Keep away from all the ‘Elves’! Beware their Glamourie!
And so, next time, when I feel inclined to grumble or feel too much dispirited by the Big Bookselling, I’ll shrug and say to myself “It’s those Elves again.”
And, like Tiffany or Granny Weatherwax, keep a strong hold on my sense of myself and simply carry on with my ordinary, everyday work. That’s what I’ll be telling myself. Beware the Glamourie!
Thank you, Terry Pratchett
Penny Dolan
@pennydolan1
* Tiffany’s ‘shepherd’s crown” is a fossilised sea urchin. which grounds her in the chalk of her homeland and in the practical work of being a shepherdess.

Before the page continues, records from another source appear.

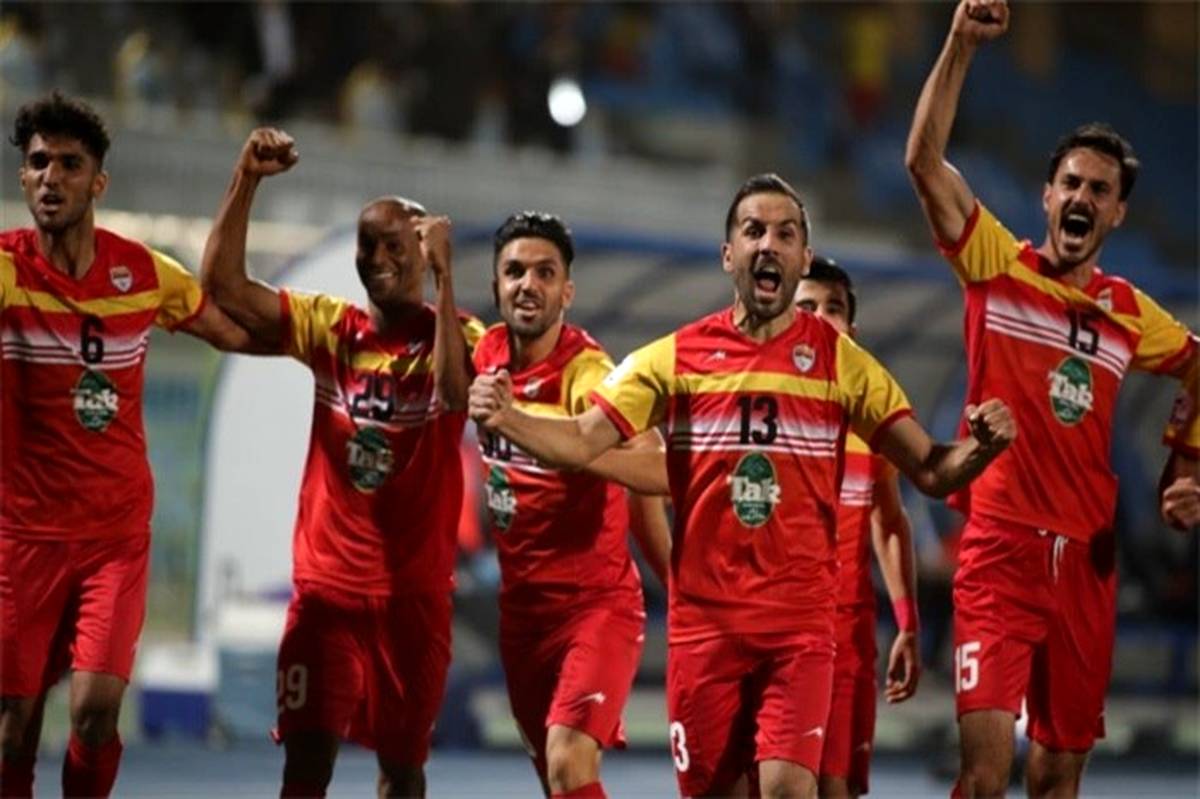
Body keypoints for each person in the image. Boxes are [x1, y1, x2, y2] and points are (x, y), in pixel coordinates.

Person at [470, 173, 1016, 799]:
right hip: (704, 632)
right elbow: (582, 440)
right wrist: (506, 417)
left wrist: (981, 448)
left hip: (800, 631)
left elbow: (931, 469)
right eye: (753, 231)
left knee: (788, 789)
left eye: (785, 234)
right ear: (729, 254)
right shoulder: (674, 358)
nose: (768, 245)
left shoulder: (844, 365)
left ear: (803, 258)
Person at [904, 1, 1199, 795]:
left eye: (1100, 189)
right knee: (984, 773)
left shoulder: (1129, 312)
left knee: (1058, 773)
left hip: (1088, 565)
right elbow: (924, 161)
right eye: (1070, 182)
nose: (1082, 196)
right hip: (1000, 550)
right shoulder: (996, 266)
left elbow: (1197, 368)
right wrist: (961, 44)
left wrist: (1185, 470)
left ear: (1117, 212)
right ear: (1046, 196)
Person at [199, 127, 483, 798]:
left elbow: (455, 395)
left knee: (402, 771)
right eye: (367, 245)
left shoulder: (459, 333)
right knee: (305, 766)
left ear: (424, 253)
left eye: (394, 246)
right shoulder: (332, 328)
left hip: (413, 600)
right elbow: (223, 285)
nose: (377, 258)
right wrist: (247, 179)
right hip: (325, 595)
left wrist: (447, 278)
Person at [0, 92, 263, 798]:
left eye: (69, 164)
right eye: (38, 163)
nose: (51, 177)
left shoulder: (144, 273)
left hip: (112, 539)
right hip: (21, 537)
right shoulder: (5, 270)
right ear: (22, 177)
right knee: (14, 723)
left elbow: (234, 330)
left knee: (93, 712)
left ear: (98, 183)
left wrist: (326, 350)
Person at [474, 211, 670, 798]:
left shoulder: (590, 375)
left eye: (545, 272)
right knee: (558, 781)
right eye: (514, 271)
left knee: (567, 760)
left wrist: (576, 453)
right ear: (496, 286)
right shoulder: (486, 352)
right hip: (522, 615)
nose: (527, 284)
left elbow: (660, 470)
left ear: (567, 292)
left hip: (595, 609)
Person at [795, 256, 921, 799]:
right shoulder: (752, 409)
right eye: (806, 308)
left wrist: (907, 622)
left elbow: (889, 521)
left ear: (852, 329)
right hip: (771, 631)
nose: (821, 319)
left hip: (846, 637)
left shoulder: (874, 421)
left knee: (835, 788)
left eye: (833, 308)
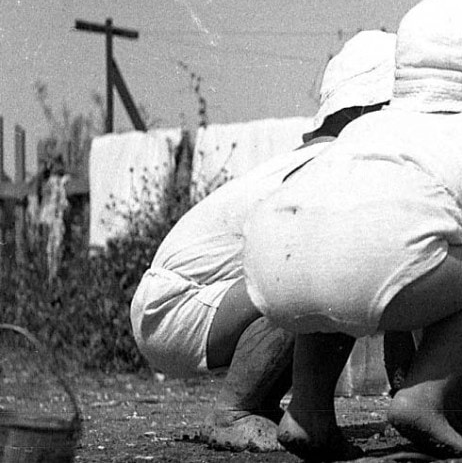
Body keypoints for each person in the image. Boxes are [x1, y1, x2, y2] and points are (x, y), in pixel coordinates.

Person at [241, 0, 462, 461]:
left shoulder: (365, 127)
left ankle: (307, 411)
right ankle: (421, 400)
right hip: (371, 269)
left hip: (273, 262)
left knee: (335, 269)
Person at [129, 29, 396, 453]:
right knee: (325, 268)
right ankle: (234, 411)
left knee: (335, 263)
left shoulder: (316, 157)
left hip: (188, 303)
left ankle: (260, 404)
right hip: (175, 307)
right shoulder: (328, 162)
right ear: (367, 111)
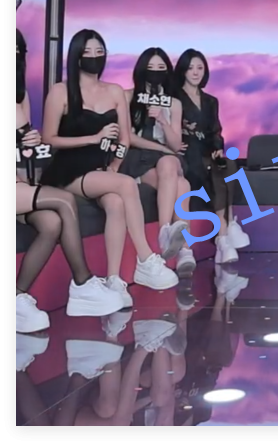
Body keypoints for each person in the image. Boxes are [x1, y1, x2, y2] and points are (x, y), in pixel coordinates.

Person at [40, 30, 178, 303]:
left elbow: (124, 139)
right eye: (88, 52)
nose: (94, 57)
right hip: (69, 170)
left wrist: (115, 164)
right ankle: (145, 258)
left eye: (99, 52)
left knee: (115, 202)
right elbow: (49, 138)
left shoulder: (114, 91)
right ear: (76, 56)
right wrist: (94, 138)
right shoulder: (60, 91)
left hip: (101, 169)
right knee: (126, 185)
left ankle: (113, 280)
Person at [16, 28, 125, 333]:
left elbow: (27, 149)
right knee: (64, 200)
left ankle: (18, 296)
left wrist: (27, 144)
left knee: (51, 223)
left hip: (19, 185)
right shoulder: (60, 91)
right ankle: (83, 282)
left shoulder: (20, 97)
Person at [174, 49, 248, 271]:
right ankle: (224, 233)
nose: (195, 73)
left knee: (227, 165)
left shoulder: (211, 101)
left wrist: (217, 148)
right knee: (206, 168)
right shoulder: (175, 99)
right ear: (183, 70)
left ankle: (226, 229)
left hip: (206, 151)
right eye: (191, 68)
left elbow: (215, 131)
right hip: (186, 152)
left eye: (200, 68)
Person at [122, 48, 192, 262]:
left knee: (169, 162)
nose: (155, 72)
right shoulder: (127, 97)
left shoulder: (174, 103)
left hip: (168, 158)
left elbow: (176, 144)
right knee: (182, 185)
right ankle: (185, 250)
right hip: (140, 158)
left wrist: (162, 120)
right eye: (150, 67)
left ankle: (165, 231)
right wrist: (162, 149)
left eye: (160, 67)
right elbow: (128, 137)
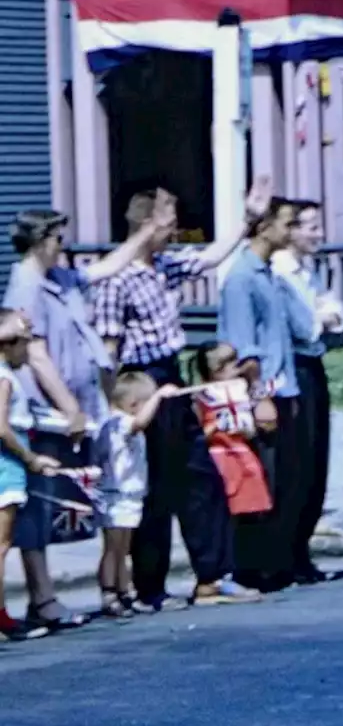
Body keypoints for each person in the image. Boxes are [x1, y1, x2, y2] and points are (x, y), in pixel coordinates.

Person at [93, 180, 271, 611]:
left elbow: (209, 257)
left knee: (200, 476)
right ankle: (149, 586)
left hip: (172, 376)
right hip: (141, 382)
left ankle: (212, 576)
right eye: (168, 223)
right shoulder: (117, 277)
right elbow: (108, 350)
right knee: (152, 487)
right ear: (146, 224)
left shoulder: (166, 265)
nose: (174, 231)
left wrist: (247, 219)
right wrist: (114, 411)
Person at [5, 203, 171, 631]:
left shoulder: (59, 279)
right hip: (49, 415)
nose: (65, 245)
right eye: (59, 238)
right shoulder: (27, 285)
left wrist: (143, 233)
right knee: (40, 506)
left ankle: (111, 585)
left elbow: (106, 268)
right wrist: (70, 407)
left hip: (83, 408)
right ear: (43, 240)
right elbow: (37, 355)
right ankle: (42, 597)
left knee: (92, 498)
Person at [217, 198, 314, 592]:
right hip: (264, 392)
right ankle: (253, 567)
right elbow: (244, 347)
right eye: (286, 224)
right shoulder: (242, 277)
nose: (290, 232)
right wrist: (259, 396)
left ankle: (278, 563)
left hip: (285, 384)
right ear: (264, 227)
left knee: (286, 482)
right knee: (262, 482)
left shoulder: (270, 273)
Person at [272, 201, 343, 585]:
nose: (318, 235)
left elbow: (334, 309)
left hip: (314, 363)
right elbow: (306, 324)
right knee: (298, 461)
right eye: (310, 227)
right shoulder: (283, 271)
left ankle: (301, 550)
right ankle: (287, 553)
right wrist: (323, 316)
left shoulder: (310, 270)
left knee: (317, 459)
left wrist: (325, 315)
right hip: (295, 363)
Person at [95, 372, 177, 619]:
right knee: (113, 546)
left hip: (131, 493)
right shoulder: (119, 422)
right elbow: (139, 422)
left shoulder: (127, 423)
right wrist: (160, 396)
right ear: (133, 404)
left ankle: (124, 589)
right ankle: (109, 591)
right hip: (115, 493)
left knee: (124, 546)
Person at [0, 311, 59, 642]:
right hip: (6, 465)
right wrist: (31, 459)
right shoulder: (4, 376)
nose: (28, 348)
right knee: (1, 545)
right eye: (24, 342)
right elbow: (1, 425)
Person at [189, 343, 274, 572]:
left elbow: (268, 421)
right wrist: (216, 426)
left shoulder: (242, 388)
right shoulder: (202, 395)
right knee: (227, 512)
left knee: (254, 510)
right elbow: (197, 433)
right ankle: (229, 566)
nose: (237, 367)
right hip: (220, 457)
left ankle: (251, 564)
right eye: (230, 363)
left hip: (243, 453)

ps. Terry Pratchett had always intended The Shepherd’s Crown, with its theme of the old order giving way to new, to be his last Discworld novel. He had planned much of it in advance, writing the beginning, the middle, the end and other pivotal scenes during the years when he was well enough to do so. Poignantly, the novel was completed by Rob Wilkins, who had worked alongside Terry for much of the time during his long illness. RIP Terry Pratchett.
6 comments:
RIP Terry Pratchett, indeed.
Perhaps my favourite writer. I'm not surprised, Penny, that you found the description you were looking for in Pratchett. I know he's a big favourite of yours too, and we both know that he is/was far wiser and more perceptive than he is usually given credit for.

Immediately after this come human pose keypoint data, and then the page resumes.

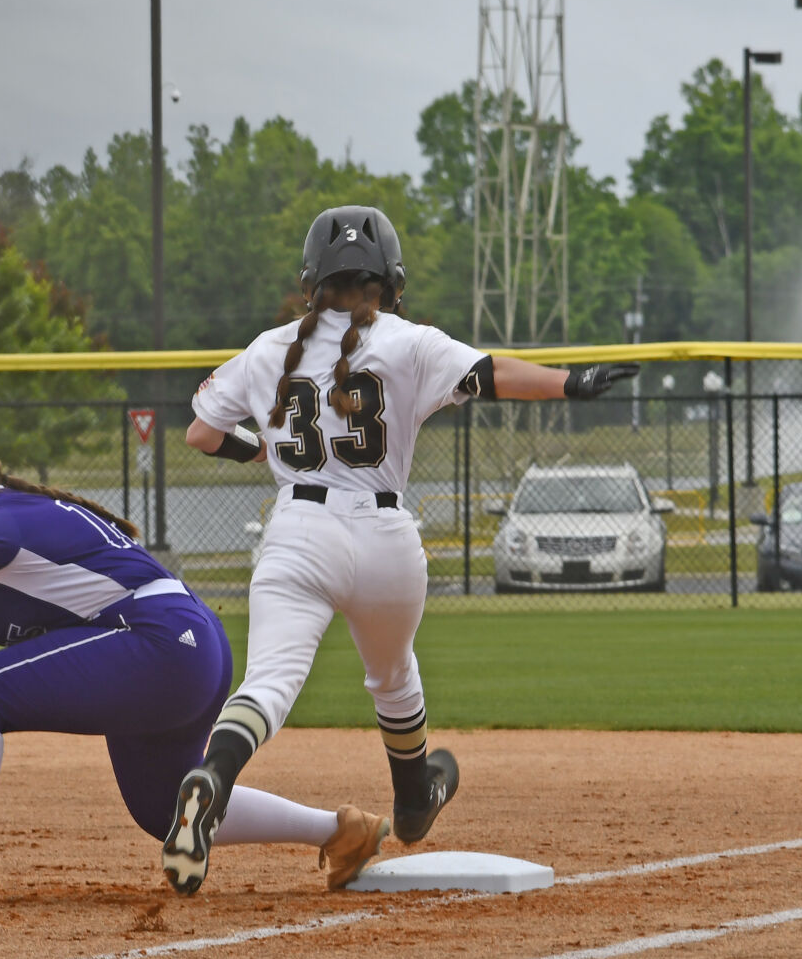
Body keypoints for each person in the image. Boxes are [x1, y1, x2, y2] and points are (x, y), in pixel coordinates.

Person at [161, 204, 636, 895]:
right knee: (392, 677)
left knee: (268, 683)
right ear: (390, 278)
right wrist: (570, 381)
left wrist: (257, 446)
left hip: (297, 529)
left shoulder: (268, 349)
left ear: (309, 279)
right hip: (384, 534)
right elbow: (488, 374)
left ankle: (215, 774)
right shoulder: (409, 341)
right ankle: (414, 799)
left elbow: (201, 433)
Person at [0, 427, 390, 910]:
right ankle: (341, 831)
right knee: (162, 808)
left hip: (156, 646)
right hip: (185, 647)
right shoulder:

(And I think you're exactly right about book-puffing glamourie too.)
Thanks, Sue!
Definitely a writer who enjoyed observing the real world and all the happenings in it, and commenting through his imagined universe.
Ooh - hurrah: a Pratchett I haven’t read! And the witches are my favourites…
Your comparison to the book world publicity machine is so perceptive, Penny. We all know the sense of it being smoke and mirrors, even when we contribute to that effect when necessary. It can also be difficult, when things are perhaps not quite as sparkly for ourselves, to see others with all the glamour and remember that most of it is glamourie! I agree, Pratchett is often undervalued!